Garth Greenwell’s masterful debut novel has a first-person narrator who teaches literature at the American College of Sofia, much like the writer himself once did. Any reader who’s aware of this will sense from the very beginning that the line between reality and fiction is blurry in the pages that follow.
At a public toilet in the basement of the National Palace of Culture, the teacher’s life becomes permanently embedded with a young male hustler with “a hypermasculine style and an air of criminality”, who brings with himself a promise of desire and sex, but not without hurts, sickness, rage, and haunting melancholia.
Divided into three segments, What Belongs to You was born out of an acclaimed novella called Mitko that Greenwell had published a few years ago. The very first meeting between the two primary players immerses the narrator in a deluge of carnal hunger, setting the mood for their tumultuous association that unfurls eventually: “It was astonishing to me that any number of these soiled bills could make that body available, that after the simplest of exchanges I could reach out for it and find it in my grasp.” Fiction writing about the primal quality of impulse is seldom this precise.
The novel proceeds like a long confession and Greenwell’s voice is so convincing that he makes even the moments of shame and humiliation seem justified and beyond reasoning.

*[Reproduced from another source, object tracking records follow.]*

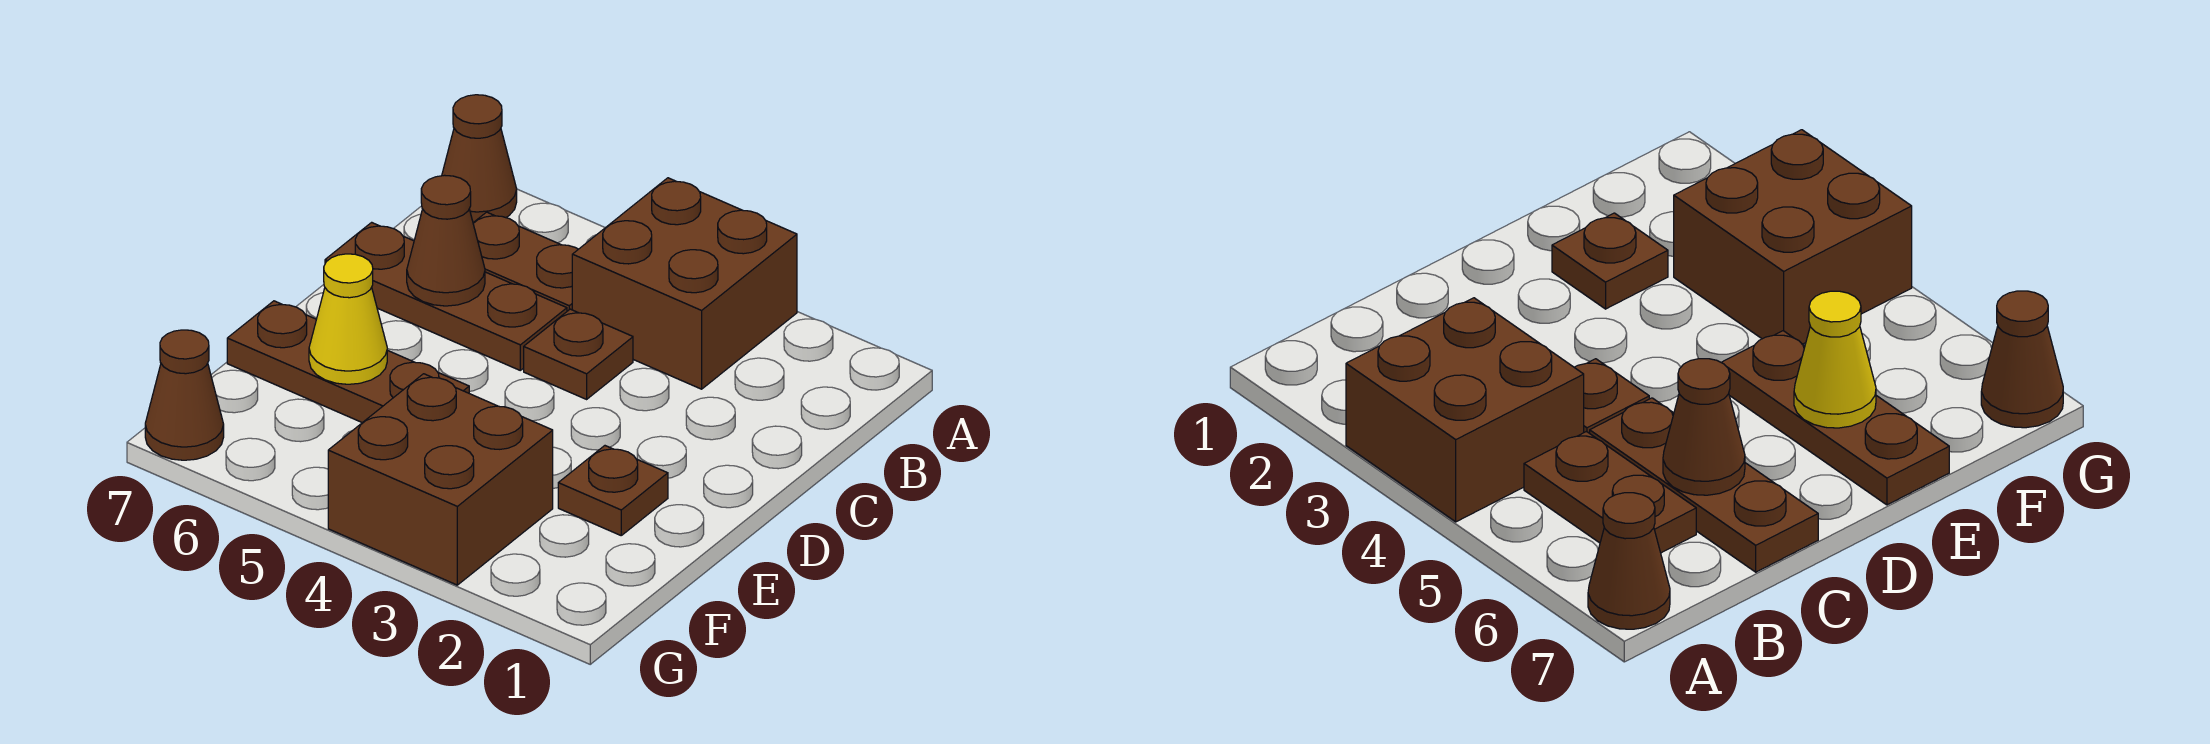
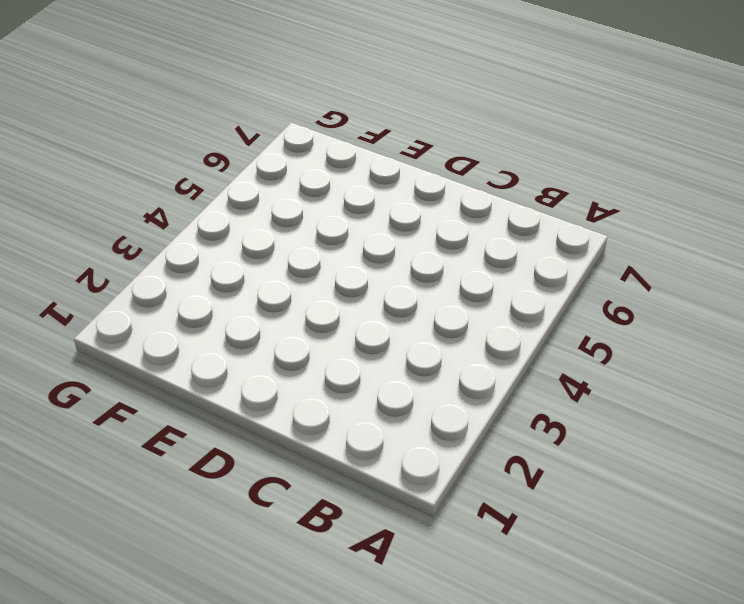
none -> brown 2x2 brick [572,178,797,389]
none -> brown 1x1 cone [442,95,517,223]

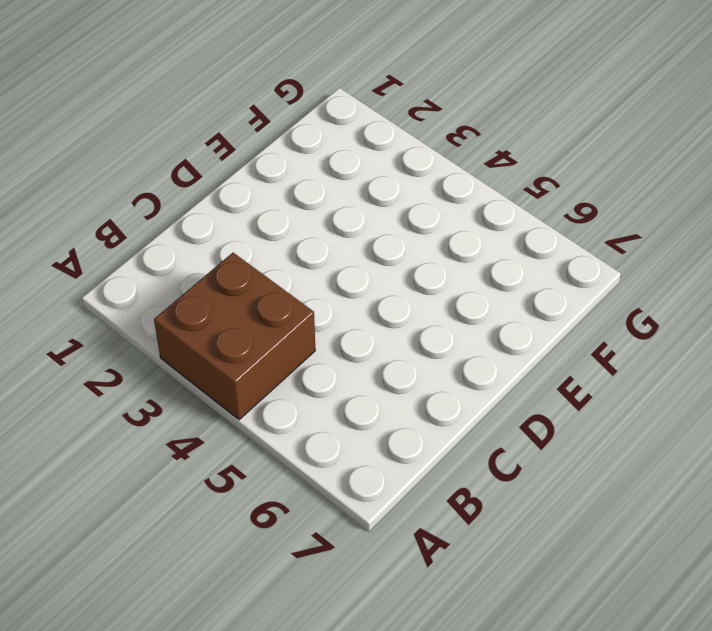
none -> brown 1x1 cone [442,95,517,223]
none -> brown 1x2 plate [473,212,578,311]

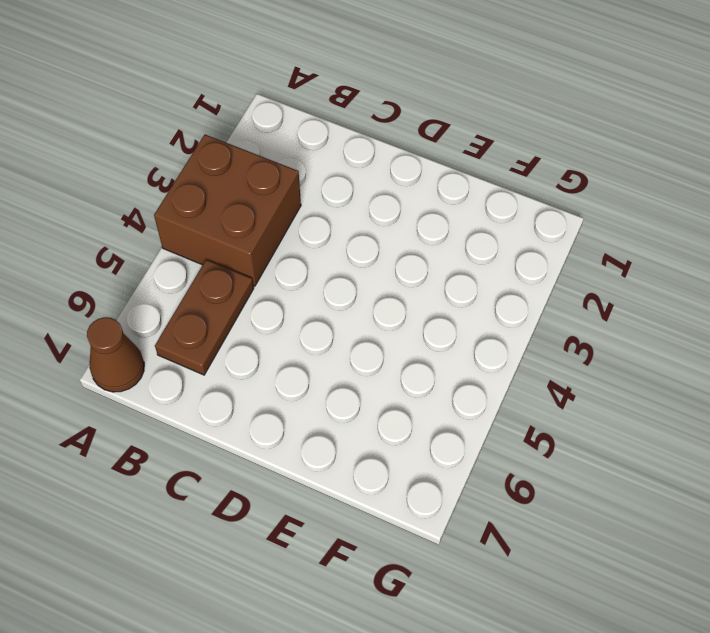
none -> brown 1x1 plate [524,309,633,399]
none -> brown 1x3 plate [325,222,567,370]

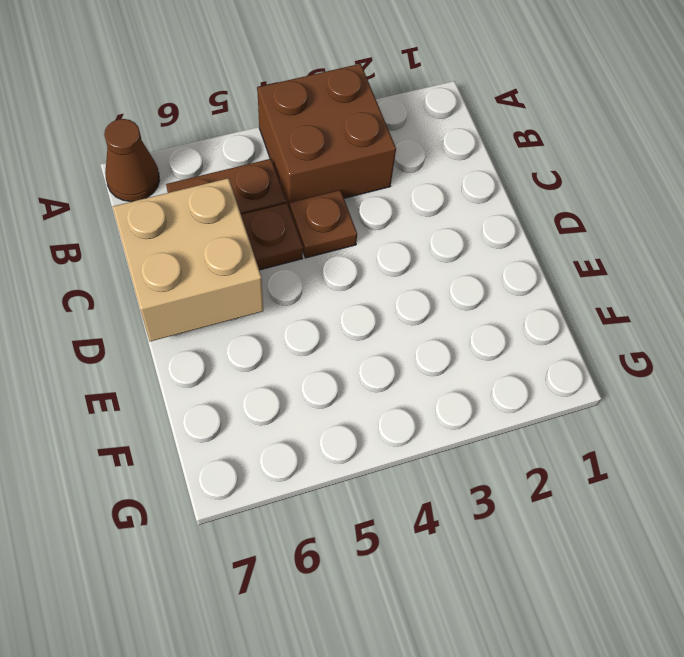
tan 2x2 brick [113,178,263,341] -> brown 1x1 cone [407,175,485,306]
none -> brown 1x1 plate [558,446,668,535]
none -> brown 1x3 plate [227,301,469,423]

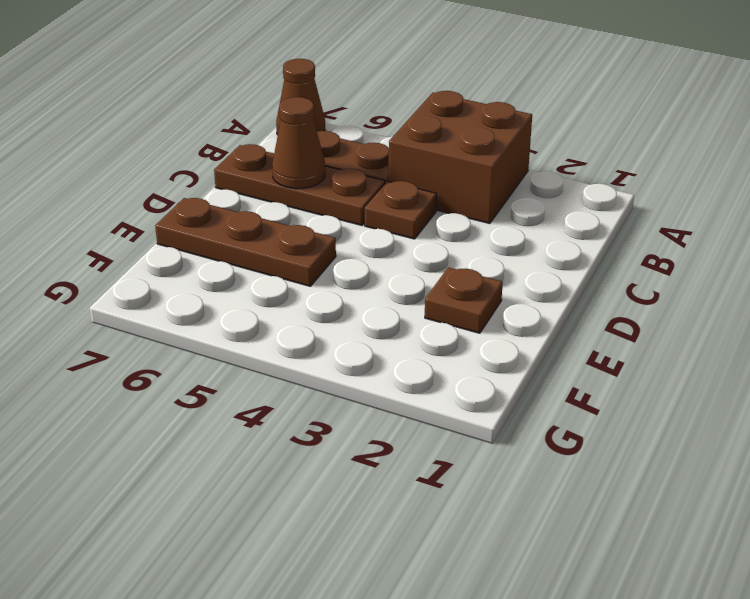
none -> brown 2x2 brick [328,374,553,585]
none -> brown 1x1 cone [145,330,224,460]

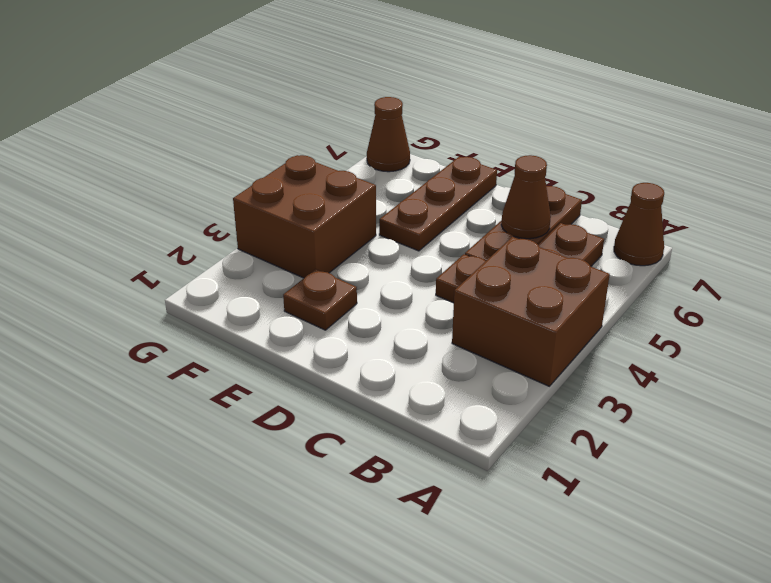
none -> yellow 1x1 cone [309,254,387,384]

In the subsequent sections, the book moves to the narrator’s other relationships, most significantly the one with his father that is predictably fraught and considerably darker in tone. But it’s his obsession with the central figure of Mitko that’s palpable even in the pages where Mitko is physically absent. Even though you are acutely aware that these are stories about fictional people, don’t blame yourself if on occasion it feels like you’ve been granted special access to someone’s private history. Such manipulation of intimacy is rarely as authentic.